Paul Hardy had been living in an assisted-living facility for seven years. He was found near death back then, and he had no recollection or identification as to who he was or where he came from. It didn't help that he had facial injuries that distorted any true image of who he might have been. While out walking with one of his friends at the care center, he's hit by a car and again is near death. The driver, a software tycoon, pays for extensive reconstructive surgery on Paul's face, which also involves correcting some of the skull damage from the original accident. This surgery alters Paul's brain, restoring many of his mental faculties, but still doesn't answer the main question... who was Paul prior to the accident seven years ago? All he knows is that Paul Hardy isn't his real name, he has vague images of a past life in Florida, and all of a sudden federal agents are *very* interested in finding him. He's just as interested in avoiding them until he can get some answers, as being detained as a threat to "national security" means you many never surface again.
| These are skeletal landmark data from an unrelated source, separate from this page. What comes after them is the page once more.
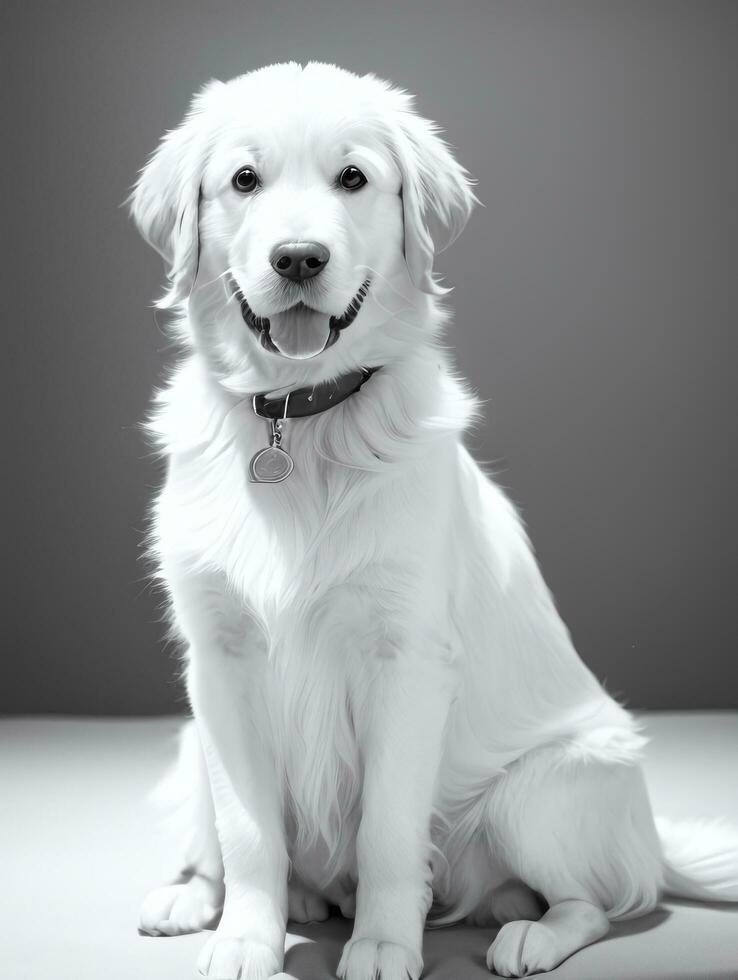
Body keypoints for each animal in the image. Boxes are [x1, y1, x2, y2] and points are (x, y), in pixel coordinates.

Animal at [129, 63, 732, 980]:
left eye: (353, 178)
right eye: (244, 180)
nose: (298, 258)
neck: (298, 421)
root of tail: (654, 845)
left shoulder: (406, 660)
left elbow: (386, 828)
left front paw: (381, 944)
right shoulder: (220, 660)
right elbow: (248, 830)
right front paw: (244, 938)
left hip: (543, 790)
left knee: (598, 904)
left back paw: (527, 935)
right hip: (189, 742)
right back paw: (198, 896)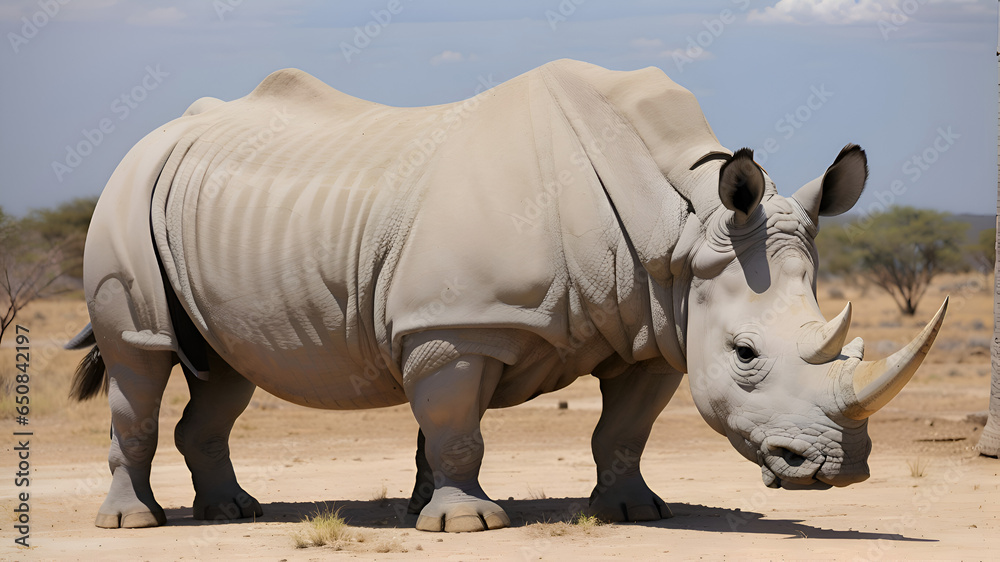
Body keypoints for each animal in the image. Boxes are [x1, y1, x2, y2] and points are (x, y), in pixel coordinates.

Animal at [67, 59, 947, 532]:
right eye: (746, 354)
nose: (835, 469)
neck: (680, 222)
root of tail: (156, 138)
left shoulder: (655, 322)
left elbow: (623, 431)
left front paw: (636, 512)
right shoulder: (457, 325)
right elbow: (457, 429)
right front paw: (466, 522)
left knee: (225, 365)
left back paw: (234, 514)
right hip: (125, 195)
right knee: (140, 358)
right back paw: (135, 523)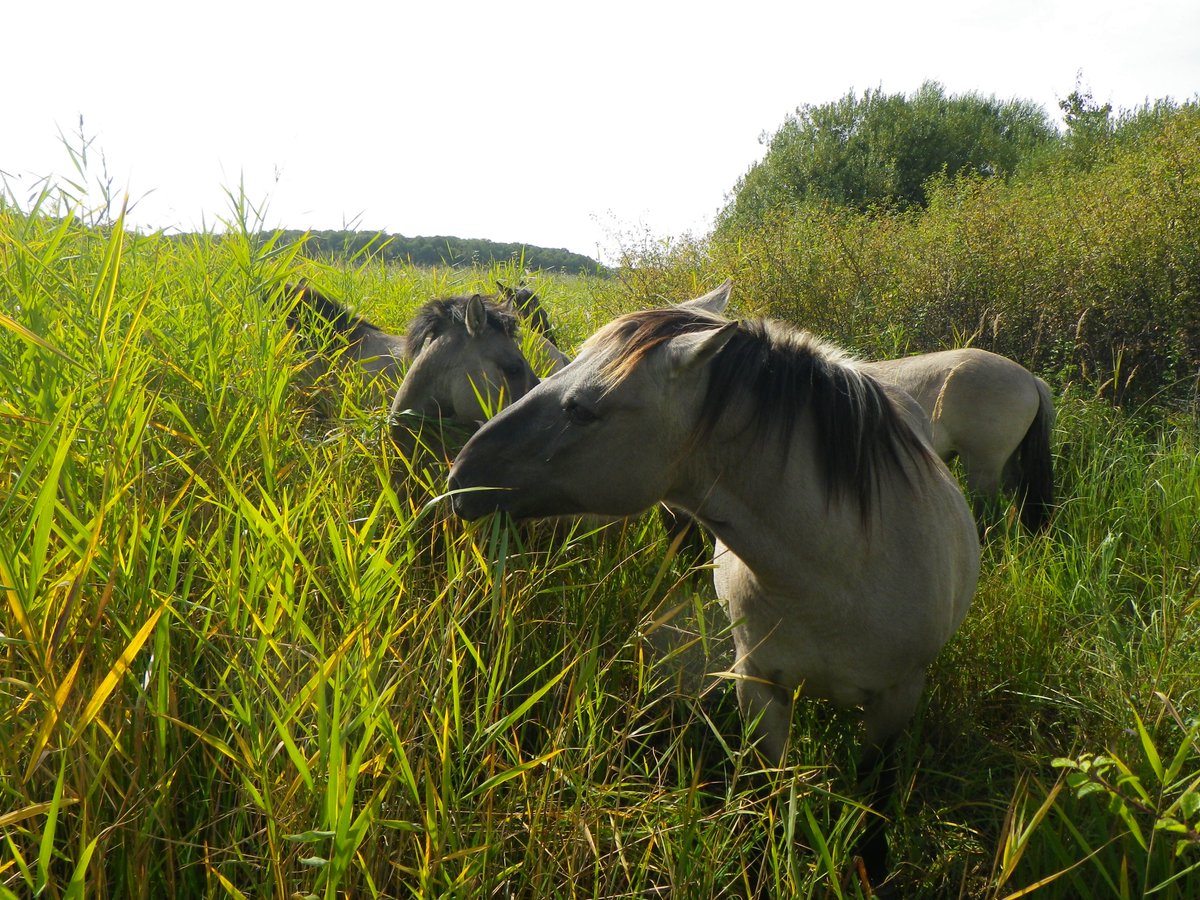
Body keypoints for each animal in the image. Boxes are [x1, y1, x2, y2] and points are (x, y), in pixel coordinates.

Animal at [448, 288, 980, 883]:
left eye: (581, 409)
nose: (462, 475)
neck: (840, 572)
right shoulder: (759, 685)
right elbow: (767, 789)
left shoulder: (895, 701)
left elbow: (874, 799)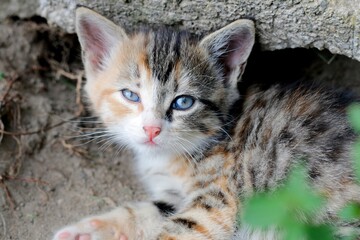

Overall, Nameless Night was a page turner. I enjoyed the premise of someone with no identity becoming whoever he wanted to be, since there was no past he had to conform to. I did think the reason behind his initial accident and the subsequent government efforts to find him was a bit strained. While anything is possible in a conspiracy novel, I just didn't get the feeling that this particular event would have led to the level of effort to eliminate Hardy and all the related individuals. Still, that didn't detract from the general urgency in the plot-line to figure out who he was and why someone considered him better off dead.
Nameless Night was a good escape from reality, and was worth the time spent reading it. Based on his work here, I'm likely to go back and check out some of Ford's earlier works.